Each line from the opening of the material through the line holding "324 60 40.84" needs to be returned exactly, with the pictures left out.

----- Data for this task -----

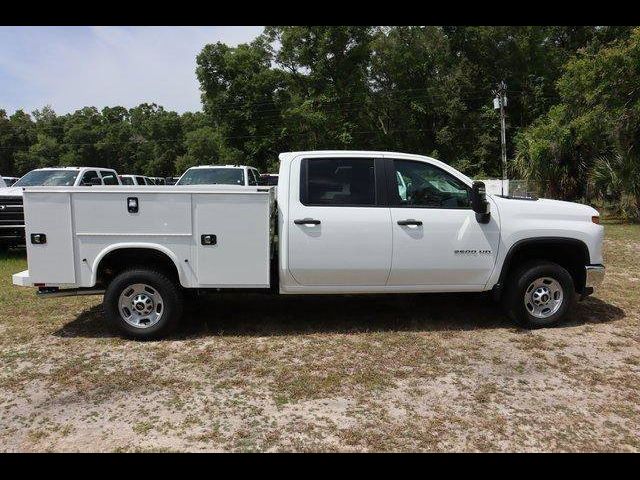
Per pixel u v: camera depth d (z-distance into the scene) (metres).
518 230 5.52
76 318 6.19
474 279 5.57
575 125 16.77
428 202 5.49
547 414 3.82
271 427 3.65
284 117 37.72
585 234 5.63
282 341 5.34
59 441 3.50
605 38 30.36
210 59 36.25
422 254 5.38
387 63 45.56
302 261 5.27
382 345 5.21
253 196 5.14
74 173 11.67
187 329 5.73
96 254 5.14
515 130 38.09
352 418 3.77
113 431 3.62
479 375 4.49
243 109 36.81
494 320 6.02
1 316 6.27
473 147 41.31
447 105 42.31
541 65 39.66
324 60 40.84
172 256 5.18
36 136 82.00
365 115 45.19
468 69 41.41
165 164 80.62
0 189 10.79
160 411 3.90
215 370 4.62
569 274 5.69
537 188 18.91
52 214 5.09
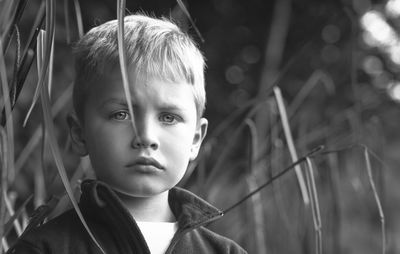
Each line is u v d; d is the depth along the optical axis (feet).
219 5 11.00
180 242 3.41
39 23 3.26
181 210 3.44
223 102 10.67
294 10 11.17
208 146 4.98
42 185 4.85
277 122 5.26
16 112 7.34
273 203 5.89
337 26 10.82
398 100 10.26
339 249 5.31
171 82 3.23
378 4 11.05
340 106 9.46
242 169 7.02
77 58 3.44
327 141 6.14
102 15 8.73
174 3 9.71
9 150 3.03
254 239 5.37
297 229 5.55
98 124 3.21
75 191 4.14
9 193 4.32
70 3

-----

- Response to the exercise -
Per pixel u v: camera depth d (z-distance into the scene) (metres).
518 230 5.52
76 318 6.19
474 279 5.57
575 125 16.77
428 202 5.49
547 414 3.82
271 427 3.65
284 117 37.72
585 234 5.63
282 341 5.34
59 441 3.50
605 38 30.36
210 59 36.25
422 254 5.38
387 63 45.56
302 261 5.27
382 345 5.21
253 196 5.14
74 173 11.67
187 329 5.73
96 254 5.14
515 130 38.09
352 418 3.77
113 431 3.62
479 375 4.49
243 109 36.81
494 320 6.02
1 316 6.27
473 147 41.31
447 105 42.31
541 65 39.66
324 60 40.84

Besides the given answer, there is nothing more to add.